District gives OP water tower more time, but plays it safe

Published 4:00 pm Tuesday, December 28, 2004

OCEAN PARK – Ocean Beach School District (OBSD) has given the North Beach Public Development Authority (NBPDA) until Jan. 10 to come up with answers the district needs before it can consider signing on with the upstart water company for fire suppression flow services at the newly reconstructed Ocean Park School.

At this point, if the school district does decide to hook up with the NBPDA, it will be at some short-term monetary loss from bond funds used for the school construction projects.

At a meeting with the contractor, R. G. and B. Construction, LLC., last Tuesday, OBSD Superintendent Tom Lockyer was told that work toward the construction of the water tank originally planned for the site needs to begin now, with Lockyer okaying the commission of shop drawings for the tank, at a cost of $12,000. That sum is factored into the amount the district would spend on the tank, upwards of $300,000, as part of the construction of the school.

However, if the district decides to go with the NBPDA – which has offered to build a community water tank that the school could hook up to – the district will have spent the $12,000 for essentially nothing.

“The contractor had to take their next step,” said OBSD school board Chairman Ed Guelfi Tuesday morning. “It (the money) didn’t get thrown away.
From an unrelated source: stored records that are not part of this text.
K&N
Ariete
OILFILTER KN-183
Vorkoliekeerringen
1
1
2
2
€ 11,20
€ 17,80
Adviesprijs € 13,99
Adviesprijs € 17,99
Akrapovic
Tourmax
We’re just on a progression of steps on (the construction of) our own water tank.”

Guelfi reiterated the need for that phase of the construction process to stay on track, as the school will not be able to open in August without fire flow – which is also required during the building phase.
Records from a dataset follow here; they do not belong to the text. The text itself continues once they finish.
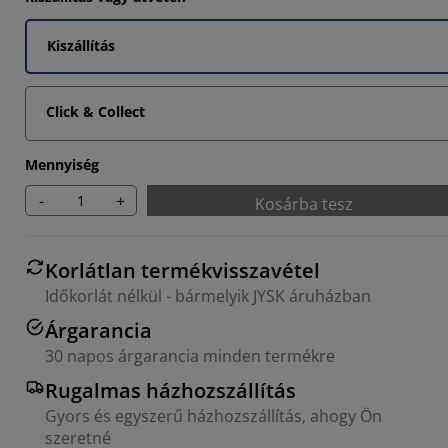
Kiszállítás
Click & Collect
Mennyiség
-
+
Kosárba tesz
Korlátlan termékvisszavétel
Időkorlát nélkül - bármelyik JYSK áruházban
Árgarancia
30 napos árgarancia minden termékre
Rugalmas házhozszállítás
Gyors és egyszerű házhozszállítás, ahogy Ön
szeretné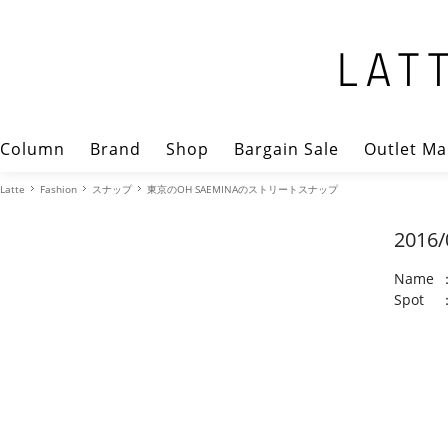
Column
Brand
Shop
Bargain Sale
Outlet Ma
Latte
Fashion
スナップ
東京のOH SAEMINAのストリートスナップ
2016/
Name
Spot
Guelfi said the school board will be holding a workshop Jan. 10 to discuss factors related to moving the students to and from the different buildings and the accelerated timeline of the construction. At that meeting, they plan to hear back from the NBPDA, whose president, R.D. Williams, told the board at its Dec. 20 meeting that NBPDA was to meet with local banks regarding funding last Wednesday. Guelfi said the district still needs answers to specific questions.
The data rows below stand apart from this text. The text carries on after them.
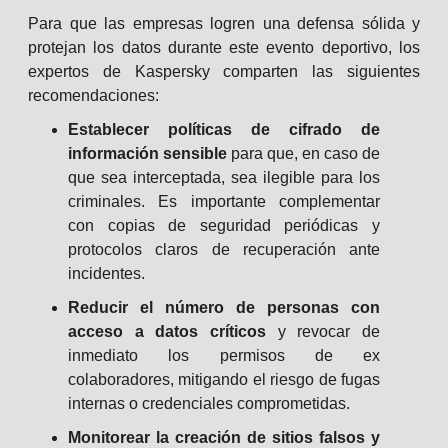
Para que las empresas logren una defensa sólida y
protejan los datos durante este evento deportivo, los
expertos de Kaspersky comparten las siguientes
recomendaciones:
Establecer políticas de cifrado de
información sensible
para que, en caso de
que sea interceptada, sea ilegible para los
criminales. Es importante complementar
con copias de seguridad periódicas y
protocolos claros de recuperación ante
incidentes.
Reducir el número de personas con
acceso a datos críticos
y revocar de
inmediato los permisos de ex
colaboradores, mitigando el riesgo de fugas
internas o credenciales comprometidas.
Monitorear la creación de sitios falsos y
“We need them to have in writing that they’ve got the money to do this,” he said, adding that a fee scale for the services was also a necessity. “I’m not going to sign a contract and not know what it’ll cost. We need some assurances that they will get them done, and thus far we haven’t got that.”

Williams said Tuesday afternoon that he plans on having those answers for the board at the meeting.

“Yes, that’s what our goal is. That’s what were striving to do for the school district,” he said. “We plan to do deliver to them the answers to their questions.”

But it wouldn’t be just be the $12,000 that the district would lose if it decides to scrap the tank from their construction plans. To make a change order removing it, Guelfi said of the $300,000 budgeted for that portion, “I doubt that we’d get half of that back.”

But he added that if it looks like they will recoup that money with long-term savings from hooking up to the new water company, rather than building their own tank, then it would be worth it.